I think the film would have received added strength from a more balanced comic relief, even if Johnny Walker does his best with his hair oil and side glances! But the story is too heavily preachy, and on the whole humanity isn’t that one-minded. The film’s metaphor is weighty, but at times a little lightness of spirit would have been refreshing. Hey, not all artists, not all lovers, have suffered Vijay’s fate! And society is more complex and less predictable than the way it is portrayed here. I think that some Indian movies have succeeded to merge an urgent sense of drama, telling us that our world is old, AND a joyful hope in the spring-like liveliness of youth.
You might like to read an interesting review by Nasreen Munni Kabir about some intimate letters by Guru Dutt, which mention Pyaasa (Yours Guru Dutt: Intimate Letters of a Great Indian Filmmaker’, Roli Books). Here's the link: http://www.indianexpress.com/oldStory/85854/
1] There is also this review (by bartman_9), which is excessive and misinformed, but in its frankness touches some of the facts about the film :
”Often hailed as one of the great masterpieces of Bollywood cinema, Pyaasa strikes me as a great bore. Director Guru Dutt's life ambition was to elevate Bollywood movies into something artistic, but he seemed to want to do that by throwing out all the joyful exuberance that make them worth watching in the first place. Vijay's poetry and personality is so filled with gloom and doom that he makes Phillip Larkin look like Spongebob Squarepants. The entire movie is drenched in the same kind of dreariness, which makes it by far the most depressing musical I've ever seen.
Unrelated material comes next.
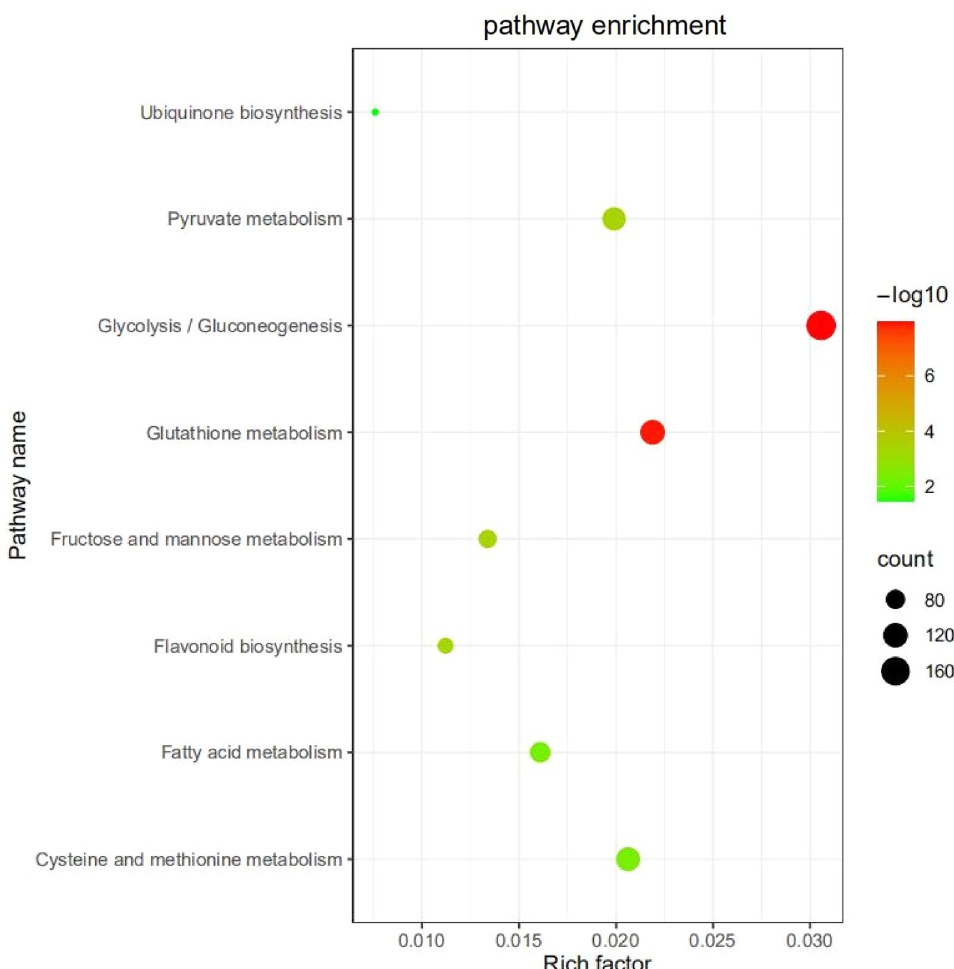
Figure 5. Analysis of KEGG pathways enrichment. Each circle in the diagram represents a KEGG metabolic pathway, and the size of the circle corresponds to the number of genes enriched in that pathway. The importance of DEG enrichment in a pathway is represented by the − log 10 scale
The solemnness turns to full out pretentiousness in the last act, where Vijay, mistaken for dead, becomes an overnight sensation and his ‘resurrection' is presented with an overladen Christ-symbolism. Maybe I'm reading too much into it, but I couldn't help feeling there's something narcissistic about an actor/director presenting himself as a Jesus-figure, carrying the suffering of mankind on his over-earnest shoulders, which, given the fact that Dutt would commit suicide a few years later, might indicate a genuine personality-flaw.”